An exact reproduction of the listing is wanted, with the pictures dropped.

◆ Available data
------------------------------
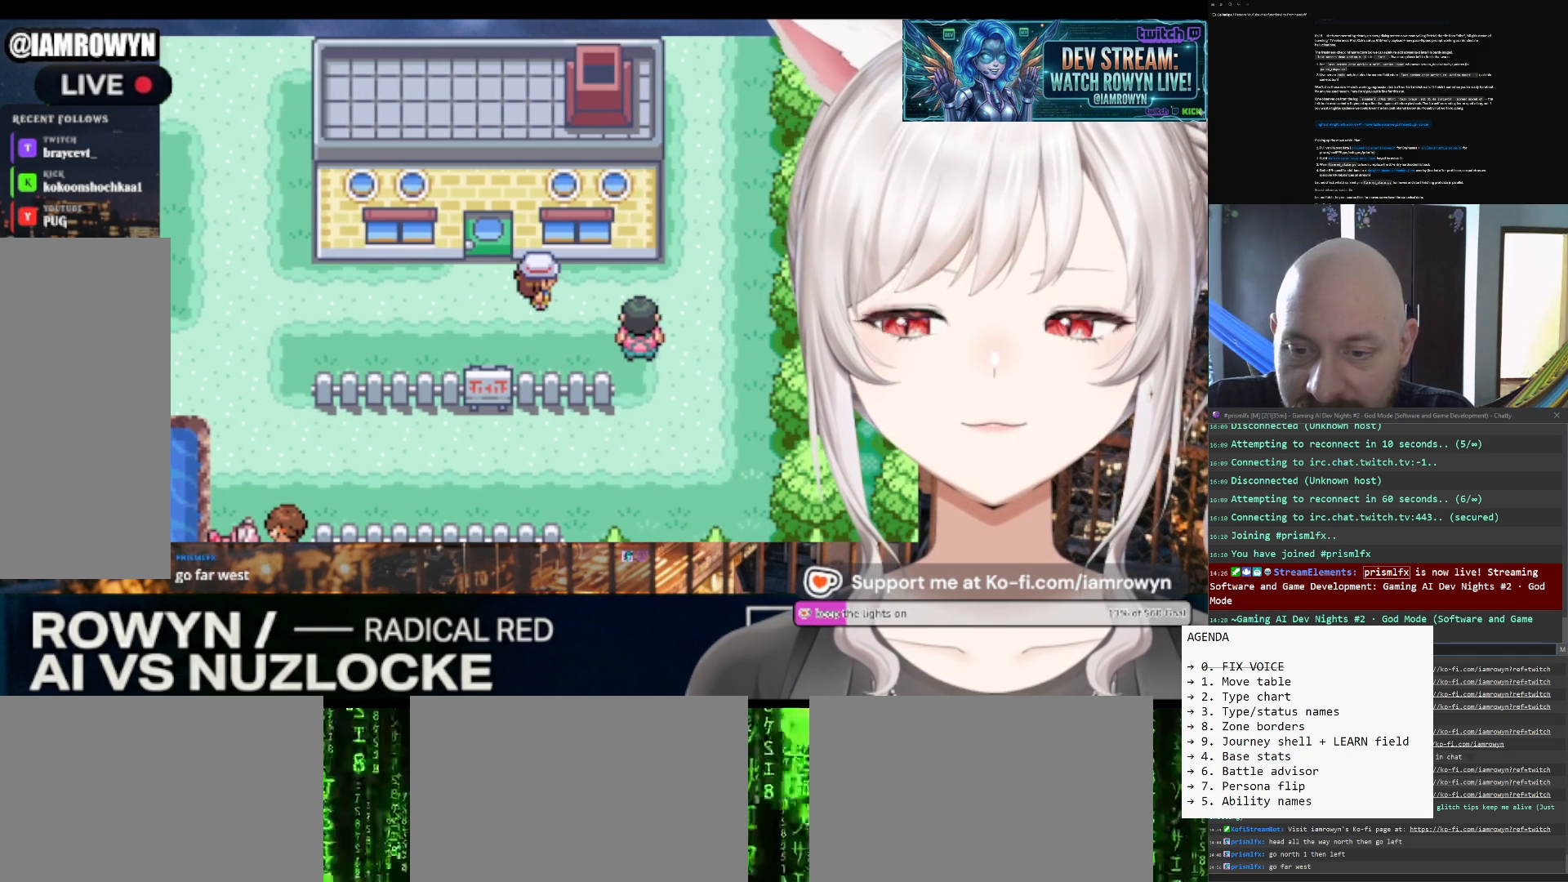
{"buttons": ["DPAD_RIGHT"], "events": []}
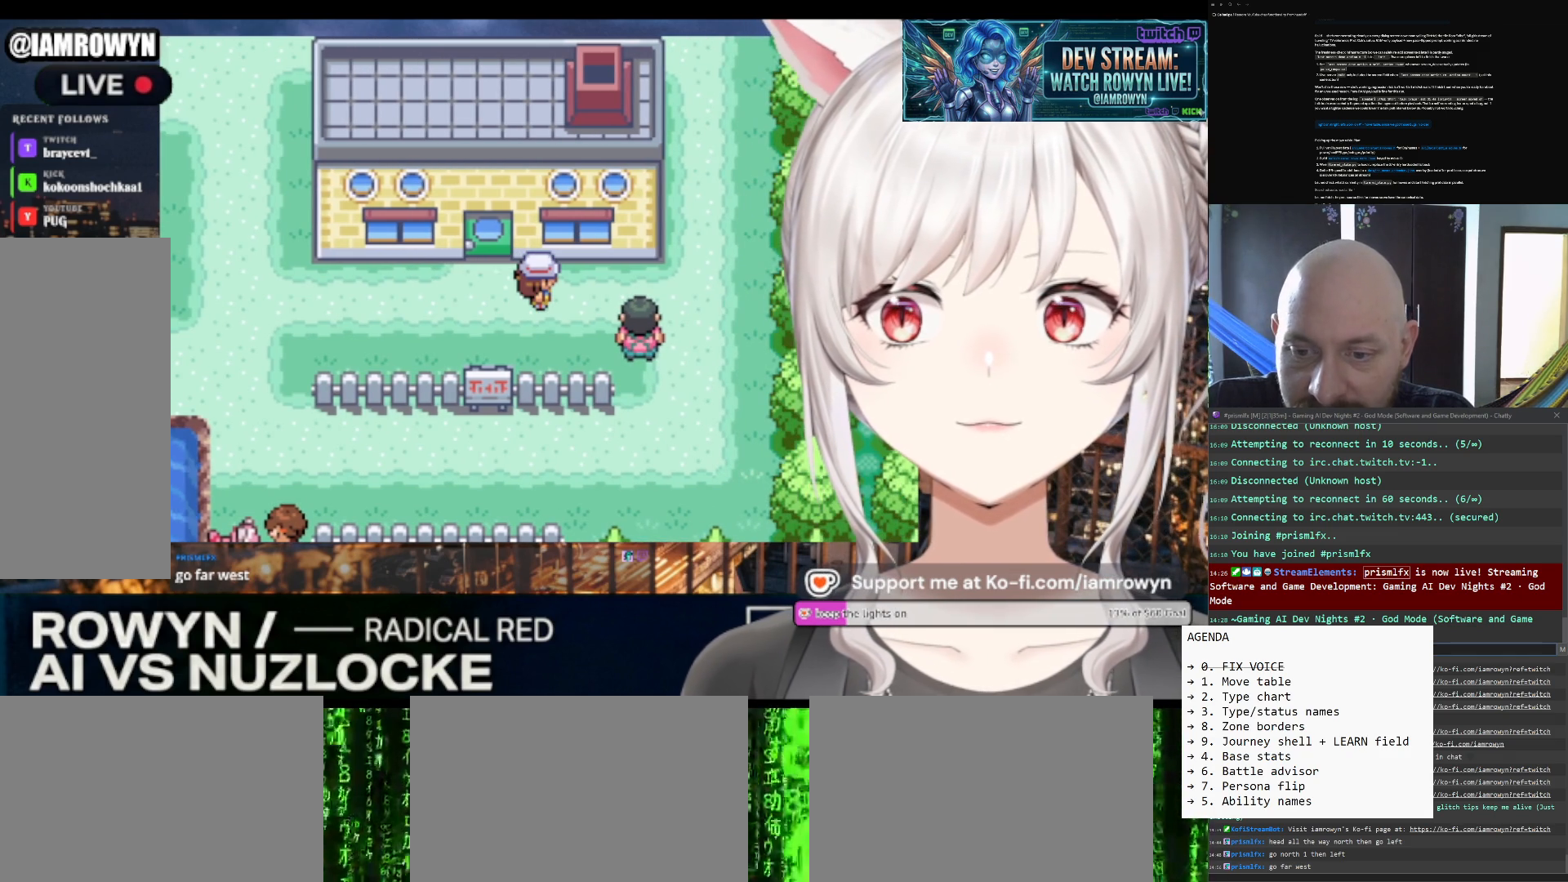
{"buttons": ["DPAD_RIGHT"], "events": []}
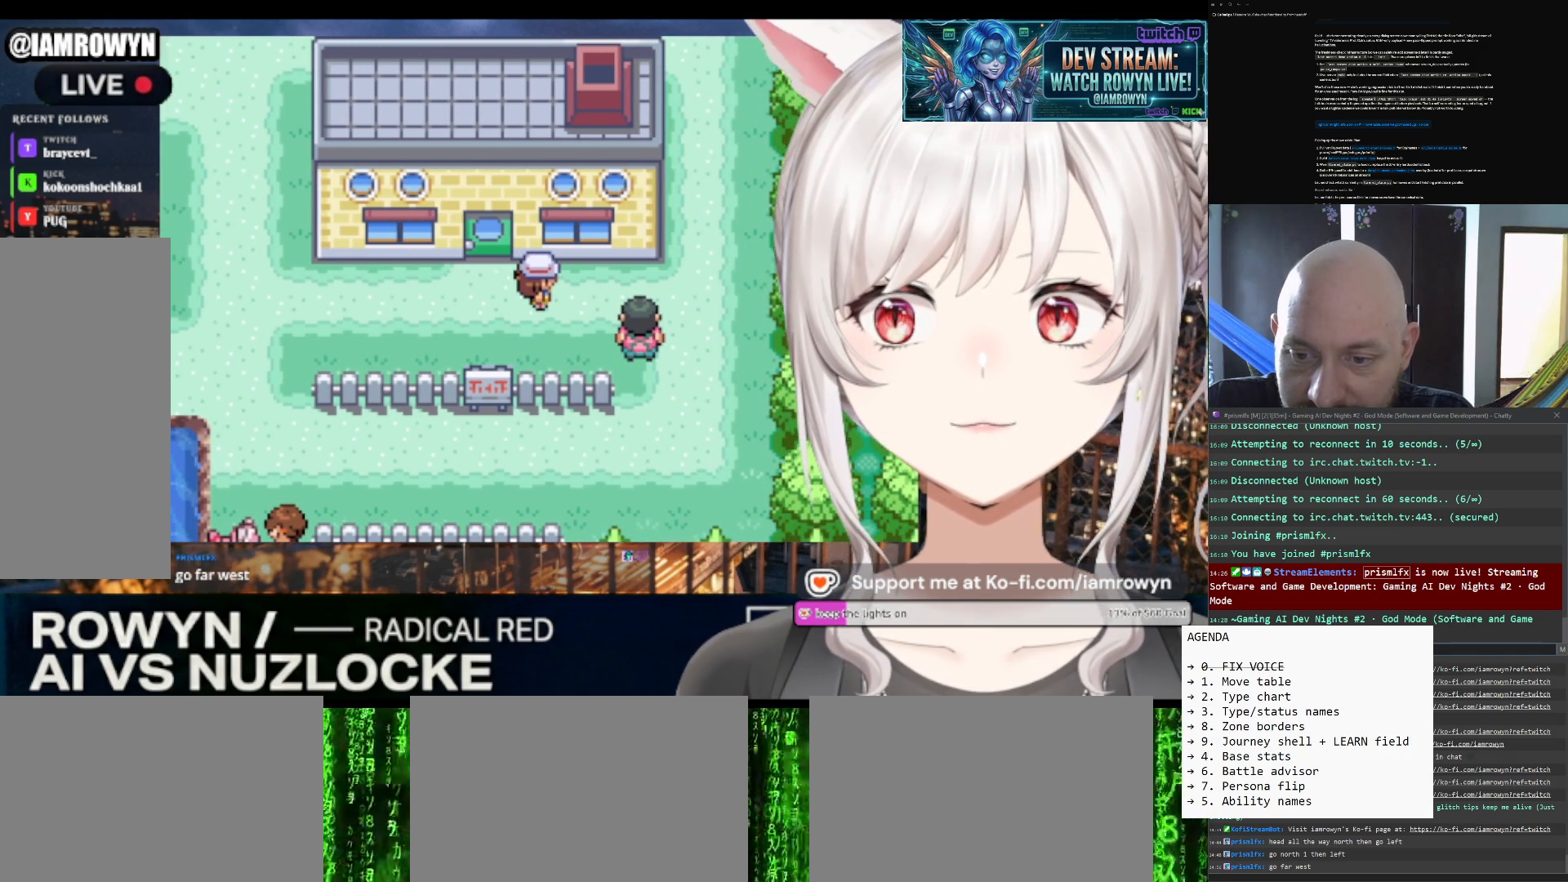
{"buttons": ["DPAD_RIGHT"], "events": []}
------------------------------
◆ Output of the exercise
{"buttons": ["DPAD_RIGHT"], "events": []}
{"buttons": ["DPAD_RIGHT"], "events": []}
{"buttons": ["DPAD_RIGHT"], "events": []}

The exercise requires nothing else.